After having his now customary offseason knee surgery, DiPietro misses the first 27 games of the season but uses the time off to lose some weight and adopt a new standup style, the better to preserve his legs. Back between the pipes against Dallas on Jan. 9, the starcrossed netminder absorbs a 4-3 loss but holds up until March 6 when swelling in his right knee shelves him for the final 12 games of the season. He finishes the campaign with a 2-5-0 record in eight appearances. CLICK HERE to read Sarah Kwak's "Net Worker" (SI 01.25.10)
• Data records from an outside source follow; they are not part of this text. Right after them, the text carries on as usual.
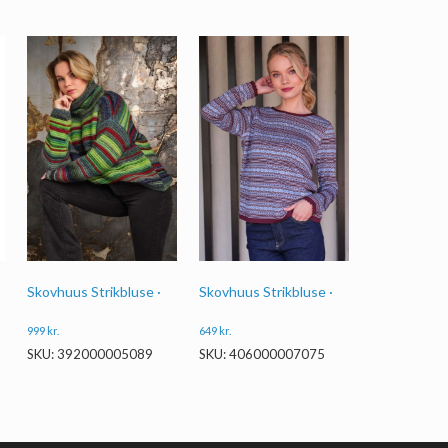
Skovhuus Strikbluse ·
Skovhuus Strikbluse ·
999
kr.
649
kr.
SKU: 392000005089
SKU: 406000007075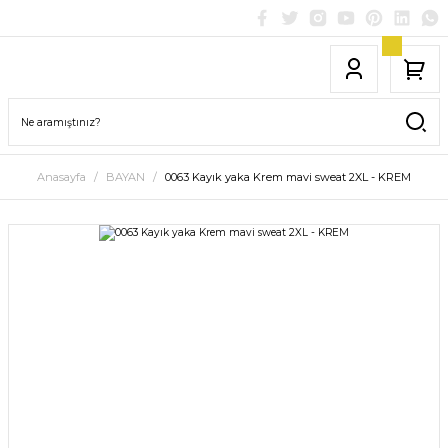
Anasayfa
BAYAN
0063 Kayık yaka Krem mavi sweat 2XL - KREM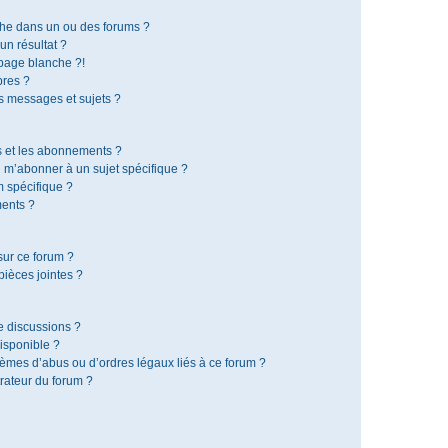
che dans un ou des forums ?
n résultat ?
page blanche ?!
res ?
 messages et sujets ?
is et les abonnements ?
 m’abonner à un sujet spécifique ?
 spécifique ?
ents ?
sur ce forum ?
ièces jointes ?
e discussions ?
disponible ?
lèmes d’abus ou d’ordres légaux liés à ce forum ?
rateur du forum ?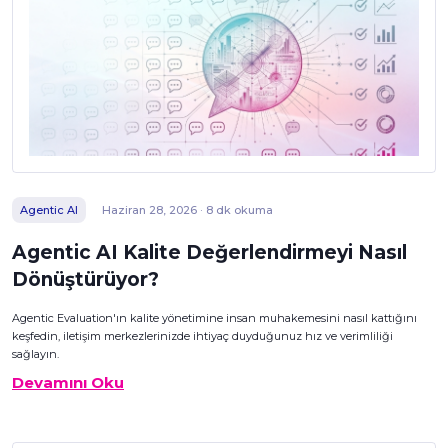
Agentic AI
Haziran 28, 2026 · 8 dk okuma
Agentic AI Kalite Değerlendirmeyi Nasıl
Dönüştürüyor?
Agentic Evaluation'ın kalite yönetimine insan muhakemesini nasıl kattığını
keşfedin, iletişim merkezlerinizde ihtiyaç duyduğunuz hız ve verimliliği
sağlayın.
Devamını Oku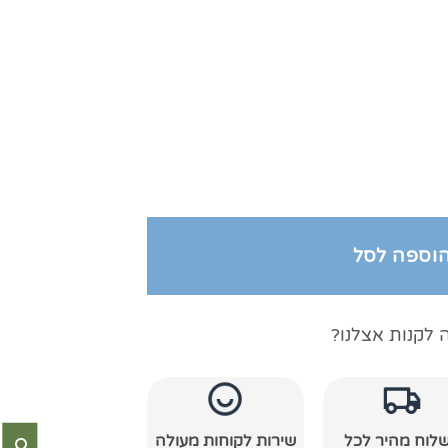
תי קרם
וספה לסל
 לקנות אצלנו?
לוח מהיר לכל
שירות לקוחות מעולה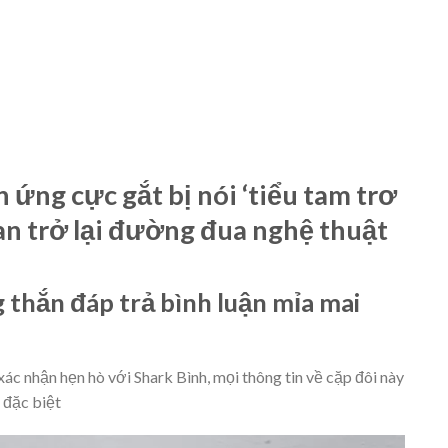
ng cực gắt bị nói ‘tiểu tam trơ
 gian trở lại đường đua nghệ thuật
thắn đáp trả bình luận mỉa mai
ác nhận hẹn hò với Shark Bình, mọi thông tin về cặp đôi này
 đặc biệt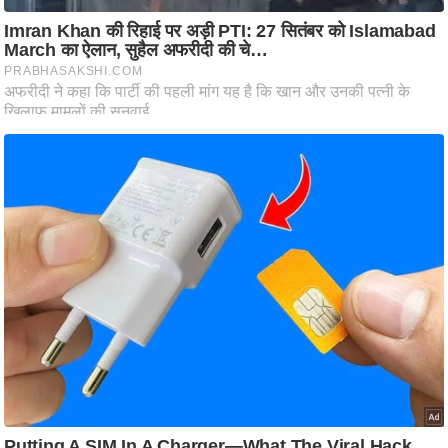
ति
ष
प्र
भु
म
हि
मा
/
ध
र्म
स्थ
ल
व्र
त
त्यो
हा
र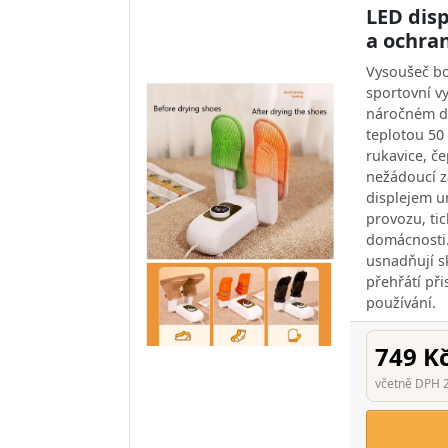
LED dis
a ochran
Vysoušeč bo
sportovní v
náročném dn
teplotou 50 
rukavice, če
nežádoucí z
displejem u
provozu, ti
domácnosti
usnadňují s
přehřátí př
používání.
749 K
včetně DPH 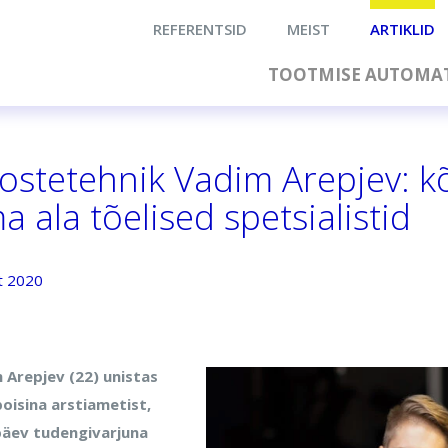
REFERENTSID
MEIST
ARTIKLID
TOOTMISE AUTOMAT
ostetehnik Vadim Arepjev: 
a ala tõelised spetsialistid
t 2020
 Arepjev (22) unistas
poisina arstiametist,
päev tudengivarjuna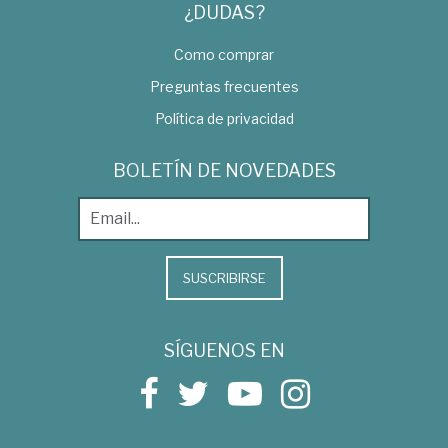
¿DUDAS?
Como comprar
Preguntas frecuentes
Política de privacidad
BOLETÍN DE NOVEDADES
SUSCRIBIRSE
SÍGUENOS EN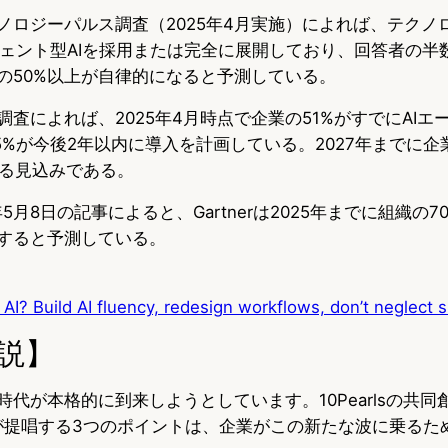
クノロジーパルス調査（2025年4月実施）によれば、テクノ
ジェント型AIを採用または完全に展開しており、回答者の半
開の50%以上が自律的になると予測している。
tyの調査によれば、2025年4月時点で企業の51%がすでにAI
%が今後2年以内に導入を計画している。2027年までに企業
る見込みである。
25年5月8日の記事によると、Gartnerは2025年までに組織の
化すると予測している。
AI? Build AI fluency, redesign workflows, don’t neglect 
説】
時代が本格的に到来しようとしています。10Pearlsの共同
tab氏が提唱する3つのポイントは、企業がこの新たな波に乗る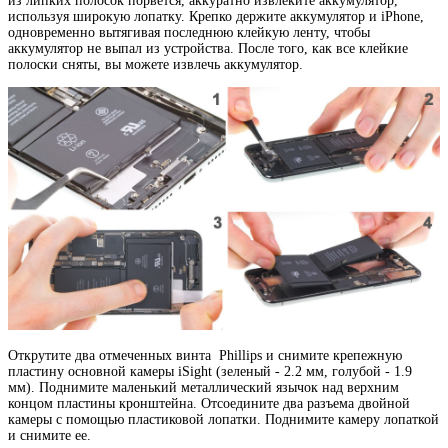
из липких полосок порвется, аккуратно извлеките аккумулятор,
используя широкую лопатку. Крепко держите аккумулятор и iPhone,
одновременно вытягивая последнюю клейкую ленту, чтобы
аккумулятор не выпал из устройства. После того, как все клейкие
полоски сняты, вы можете извлечь аккумулятор.
Открутите два отмеченных винта Phillips и снимите крепежную
пластину основной камеры iSight (зеленый - 2.2 мм, голубой - 1.9
мм). Поднимите маленький металлический язычок над верхним
концом пластины кронштейна. Отсоедините два разъема двойной
камеры с помощью пластиковой лопатки. Поднимите камеру лопаткой
и снимите ее.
DiPietro starts the season 2-0-2, but swelling in his left knee lands him on the injured reserve list on December 22. After missing three starts, he barely returns before a groin injury suffered in a Jan. 3 game vs. Calgary puts him out of action for five games. Back in net for a Feb. 2 game against the Penguins, he gets his clock cleaned in a fight with Pittsburgh counterpart Brent Johnson, who fractures DiPietro's face with a punch. He sits out 20 games, but somehow manages to finish the season leading Isles goalies in games-played (26) and saves (685) with an 8-14-4 record, 3.44 GAA and .886 save pct.
The new campaign dawns and DiPietro takes a puck to the mask in practice on October 12, suffering a concussion that puts him out for three games. Returning to the net for a Dec. 3 tilt in Dallas, he tweaks his groin and is placed on injured reserve 12 days later. On January 14, 2012, the Isles announce that DiPietro has a sports hernia that requires surgery and he will be sidelined for 10 weeks. "This is something I thought would just heal up and go away, and instead it got more and more debilitating," DiPietro tells Newsday . "I'm almost bionic at this point." Newsday calculates that during the past four years, the hoo-doo'ed goaltender has appeared in all of 47 games, winning 14, while being paid $18 million, or a little more than $1.2 million per victory. And there are still nine years left to go on his contract...
The star-crossed goalie spent the lockout in Germany's second division and a rumor emerged that he'd been injured yet again (groin this time) while playing for SC Riessersee. DiPietro returned to the Islanders in time for the start of the abbreviated NHL season on Jan. 19, but played in only three games, allowing three or more goals in each. He was serenaded by boos and jeers upon his introduction on Opening Night and endured chants of "DiPi sucks!" during a brutal 6-4 home loss to Carolina on Feb. 11. Eleven days later, the Isles waived him with the intention of parking him with the AHL Bridgeport Sound Tigers in perpetuity. His value to the team had become his $4.5 million salary cap hit, which the team would use, along with inactive netminder Tim Thomas's $5 million, to remain above the cap floor.